Der Sessel „Fuck it“ von Tamara Zgraggen.

Der Sessel „Fuck it“ von Tamara Zgraggen.

Ebenfalls in der Rufffactory präsentiert das Njustudio aus Steckerleisten eine Wandinstallation. Die Kabel formen den Satz „Too nice to hide“ (Zu nett zum Verstecken). Das Studio bietet Designs unsichtbar verbaute Magnete und Aufhängungen an, damit die unentbehrlichen Steckerleisten nicht in Zimmerecken Staub fangen, sondern da zum Einsatz kommen, wo sie gebraucht werden.

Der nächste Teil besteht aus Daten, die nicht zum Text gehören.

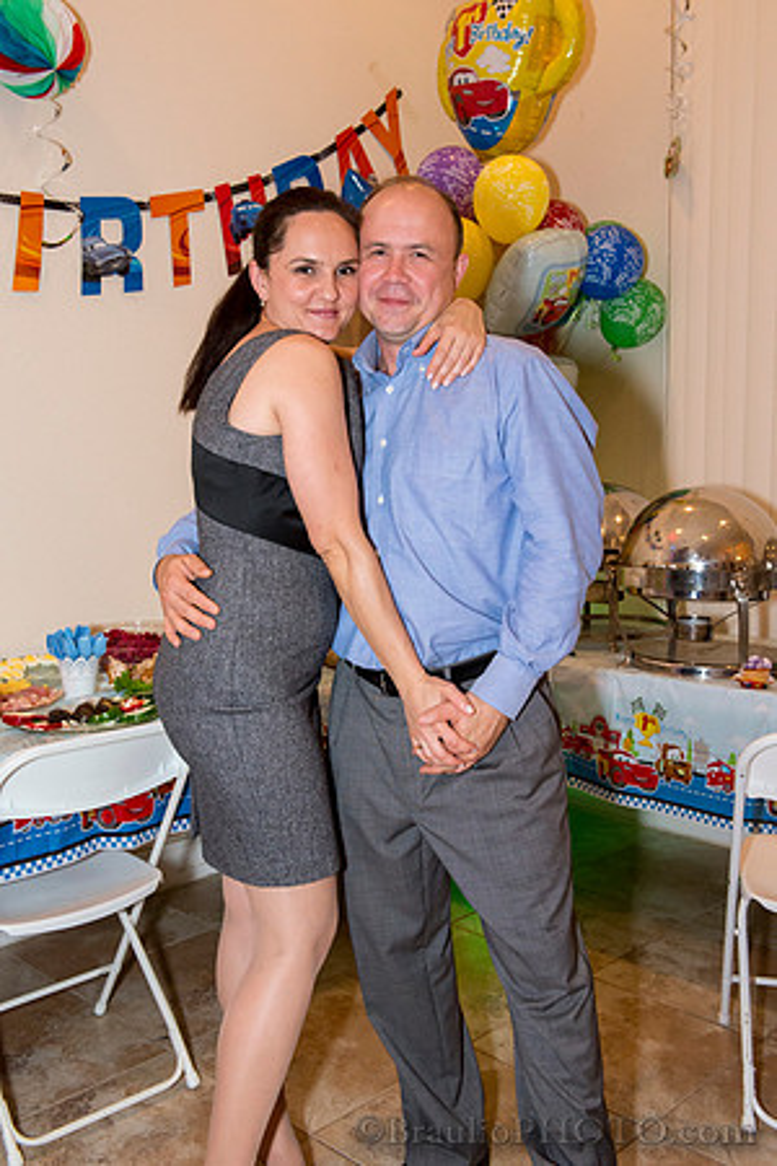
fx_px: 1165
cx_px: 388
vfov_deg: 53.1
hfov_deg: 36.9
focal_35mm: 36
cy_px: 583
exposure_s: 1/200
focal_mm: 36
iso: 4000
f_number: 7.1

„Too nice to hide“ in der Rufffactory.

„Too nice to hide“ in der Rufffactory.

Spiegel tanzen in der Kirche St. Gertrud, Krefelder Straße 57, vier verschiedene Choreografien um diejenigen, die hineinsehen. Kreateur der interaktiven Installation „Mirror Me“ ist Andreas Schimmelpfennig. Menschliche Selbstinszenierung will der Designer durch die von Roboterarmen bewegten etwa zwei mal zwei Meter großen und elfeinhalb Kilogramm schweren Spiegel drastisch sichtbar machen. Denn die Spiegel kommen denjenigen, die den Mut haben, sich dazwischen zu stellen, bedrohlich nahe, und sie kopieren Betrachter in endlose Tiefen des Raumes. Über einen QR-Code ist das Video von der eigenen einminütigen „Performance“ abrufbar.

Die interaktive Installation „Mirror Me“ von Andreas Schimmelpfennig.

Die interaktive Installation „Mirror Me“ von Andreas Schimmelpfennig.

„Nymphea“ nennt der französische Künstler Justin Morin seine Stoffinstallation aus Tüll in der Mid Street Gallery, Mittelstraße 30. Pastellfarbige Grundstoffe werden stets passend zu den Räumen, in denen sie als Vorhänge oder Raumteiler dienen, mit Mustern bedruckt. Je nach Raffung oder Lufthauch bewegen sich die Stoff-Nymphen. Auf diese Weise will das Schweizer Textillabel „ZigZagZurich“ die Schönheit und Eleganz ätherischer Naturgöttinnen in Wohn- und Arbeitsbereiche bringen.

Regal von Oliver Schübbe.

Regal von Oliver Schübbe.

Die Kölner Designerin Karoline Fesser bespielt gleich zwei Räume der Buchhandlung „Siebter Himmel“ in der Brüsseler Straße 65-67. Neben zwei Hockern aus Esche hell und Walnuss im klaren skandinavischen Design zeigt sie Keramikobjekte, von denen es zwei aufs Titelbild der Passagen-Broschüre geschafft haben, und originelle Vasen. Mundgeblasene Glaszylinder presst sie auf rauen Dolomit-Stein, bis innen die plastische Form eines Berges entsteht, dessen Höhe je nach Wasserfüllung der Vase variiert.